SIP or FD, were you also confused with these two? Can’t figure out which is better for you? Then don’t worry; we are going to discuss it today in this article. If you want to invest the savings made every month instead of investing a lump sum amount, then you have two better options. The first option is the post office RD, in which your investment will be safe and returns will be guaranteed. The second option is SIP. Through this, investment is made in mutual funds. This is a market-linked scheme, so its returns are also based on the market. In such a situation, if you want to invest ₹ 10,000 every month, then how much profit will you get? Take a look.
Post Office RD is 5 years old
You get the option of RD of different tenures in the bank, but if you invest money in post office RD, then you have to invest in RD for 5 years. But you are given a good interest in post office RD. At present, you are getting interest at the rate of 6.7 percent.
How much return will you get on investing?
If you invest in post office RD, then according to Rs 10,000 monthly, you will invest Rs 6,00,000 in 5 years. If you look at the interest of 6.7 percent, then you will get an interest of Rs 1,13,659. In this way, you will get a total of Rs 7,13,659 as a maturity amount.
How much money will be made in SIP?
If you invest Rs 10,000 every month in SIP for 5 years, then here also your total investment will be Rs 6,00,000. The average SIP returns are believed to be around 12 percent. In this case, according to 12 percent, you will get Rs 2,24,864 as interest. In this way, after 5 years, you will get a total of Rs 8,24,864.
Better scheme to make money
SIP is undoubtedly a market-linked scheme, but it is considered very good for making money. It has less risk than investing directly in shares and gets the benefit of rupee cost averaging along with compounding in the long term. In such a situation, you earn a lot of profits.

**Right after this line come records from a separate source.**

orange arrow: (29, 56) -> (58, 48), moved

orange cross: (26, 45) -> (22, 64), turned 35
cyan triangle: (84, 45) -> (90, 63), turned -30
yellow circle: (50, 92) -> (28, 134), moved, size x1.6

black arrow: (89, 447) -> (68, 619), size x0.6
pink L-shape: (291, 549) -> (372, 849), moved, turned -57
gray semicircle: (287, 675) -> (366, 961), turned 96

The power to beat inflation
The average return of long-term SIP is 12 percent, but if luck favors, it can be even better. This much return is not available in any other scheme at present. Experts believe that this scheme has the power to beat inflation. The longer you invest in SIP, the more benefit you get from compounding. In such a situation, it is considered a very good scheme in terms of wealth creation.